Segment Start: Text shown

Item 7. EXEMPTION FROM REGISTRATION CLAIMED.

        None.

Item 8. EXHIBITS.

        The following exhibits are filed as part of this Registration Statement.

4.1     Safeguard Scientifics, Inc. Adoption Agreement, Regional Prototype Cash
        or Deferred Profit-Sharing Plan and Trust effective as of January 1,
        2000

4.2     Regional Prototype Defined Contribution Plan and Trust, Basic Plan
        Document #R1

4.3     Safeguard Scientifics, Inc. Retirement Plan amendment effective as of
        December 7, 2000


   5

4.4     Safeguard Scientifics, Inc. Retirement Plan amendment effective as of
        January 1, 2001

4.5     Safeguard Scientifics, Inc. Retirement Plan amendment effective as of
        April 1, 2001

4.6     Safeguard Scientifics, Inc. Retirement Plan amendment effective as of
        July 1, 2001

4.7     Safeguard Scientifics, Inc. Adoption Agreement, Regional Prototype Money
        Purchase Plan, effective as of January 1, 2000

4.8     Safeguard Scientifics, Inc. Money Purchase Pension Plan Amendments dated
        November 16, 2000

4.9     Plan Merger Instrument dated as of November 16, 2000

4.10    Rights Agreement dated as of February 28, 2000, between Safeguard
        Scientifics, Inc. and ChaseMellon Shareholder Services, L.L.C., as
        Rights Agent (incorporated herein by reference to Exhibit 4 to the
        Registrant's Current Report on Form 8-K filed on February 29, 2000)

5.1     Opinion of N. Jeffrey Klauder, Esquire

23.1    Consent of KPMG LLP

23.2    Consent of Counsel (included in opinion filed as Exhibit 5 hereto)

Segment End: Text shown
Segment Start: Provided information

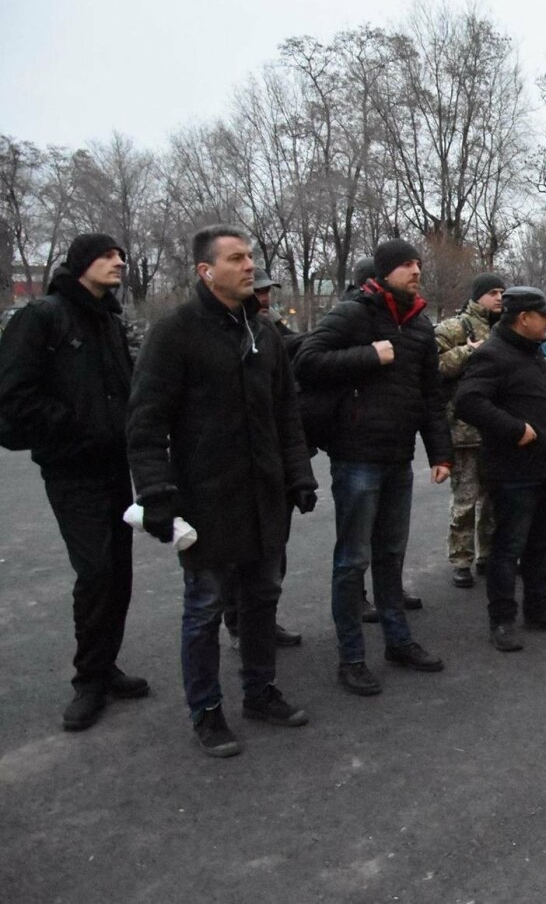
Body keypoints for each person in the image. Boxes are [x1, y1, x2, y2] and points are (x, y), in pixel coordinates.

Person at [127, 225, 318, 756]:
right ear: (206, 271)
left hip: (264, 497)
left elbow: (286, 414)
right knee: (205, 609)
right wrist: (156, 492)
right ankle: (206, 711)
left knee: (261, 600)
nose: (249, 265)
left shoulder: (264, 332)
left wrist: (299, 474)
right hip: (206, 499)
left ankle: (260, 692)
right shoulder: (175, 333)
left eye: (250, 256)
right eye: (236, 258)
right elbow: (145, 421)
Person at [0, 233, 149, 732]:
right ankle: (89, 681)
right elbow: (14, 394)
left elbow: (123, 389)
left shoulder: (108, 319)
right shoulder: (43, 316)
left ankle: (105, 666)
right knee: (97, 571)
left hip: (113, 465)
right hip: (71, 468)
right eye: (107, 256)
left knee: (119, 572)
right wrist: (76, 427)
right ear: (82, 263)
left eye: (120, 255)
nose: (119, 262)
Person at [295, 239, 451, 697]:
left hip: (398, 457)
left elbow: (431, 395)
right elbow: (307, 360)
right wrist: (368, 354)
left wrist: (440, 453)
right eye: (406, 264)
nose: (416, 271)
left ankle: (398, 642)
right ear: (384, 272)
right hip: (356, 456)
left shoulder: (420, 325)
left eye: (418, 263)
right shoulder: (354, 314)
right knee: (352, 561)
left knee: (391, 555)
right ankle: (352, 657)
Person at [454, 287, 546, 651]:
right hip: (514, 470)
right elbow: (468, 401)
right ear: (524, 318)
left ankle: (538, 609)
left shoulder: (533, 351)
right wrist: (515, 429)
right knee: (508, 547)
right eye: (544, 315)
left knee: (540, 543)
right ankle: (502, 619)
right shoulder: (494, 353)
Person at [223, 265, 303, 649]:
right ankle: (239, 624)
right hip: (234, 464)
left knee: (274, 551)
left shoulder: (269, 328)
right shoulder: (218, 332)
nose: (265, 296)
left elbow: (287, 399)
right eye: (258, 290)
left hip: (274, 460)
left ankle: (263, 621)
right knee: (237, 554)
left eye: (268, 290)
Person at [435, 273, 505, 590]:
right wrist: (468, 350)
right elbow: (435, 367)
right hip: (464, 430)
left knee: (493, 499)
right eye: (493, 292)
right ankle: (461, 559)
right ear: (477, 296)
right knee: (465, 500)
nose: (499, 298)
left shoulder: (504, 329)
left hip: (497, 428)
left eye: (502, 292)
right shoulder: (453, 328)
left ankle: (487, 554)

Segment End: Provided information

* _Your goal_
Extend the registration statement excerpt on plan exhibits, picking up after its final entry for the consent of counsel. The lines above play no part in what is asked here.

* _Task output_
24.1    Power of Attorney (included with signature page of this Registration
        Statement)

Item 9. UNDERTAKINGS.

        (a)     The undersigned Registrant hereby undertakes:

                (1)     To file, during any period in which offers or sales are
being made, a post-effective amendment to this Registration Statement:

                        (i)     To include any prospectus required by Section
10(a)(3) of the Securities Act of 1933;

                        (ii)    To reflect in the prospectus any facts or events
arising after the effective date of the Registration Statement (or the most
recent post-effective amendment thereof) which, individually or in the
aggregate, represent a fundamental change in the information set forth in the
Registration Statement;


   6

                        (iii)   To include any material information with respect
to the plan of distribution not previously disclosed in the Registration
Statement or any material change to such information in the Registration
Statement;

provided, however, that paragraphs (a)(1)(i) and (a)(1)(ii) do not apply if the
information required to be included in a post-effective amendment by those
paragraphs is contained in periodic reports filed with or furnished to the
Commission by the Registrant pursuant to Section 13 or Section 15(d) of the
Securities Exchange Act of 1934 that are incorporated by reference in the
Registration Statement.

                (2)     That, for the purpose of determining any liability under
the Securities Act of 1933, each such post-effective amendment shall be deemed
to be a new registration statement relating to the securities offered therein,
and the offering of such securities at that time shall be deemed to be the
initial bona fide offering thereof.

                (3)     To remove from registration by means of a post-effective
amendment any of the securities being registered which remain unsold at the
termination of the offering.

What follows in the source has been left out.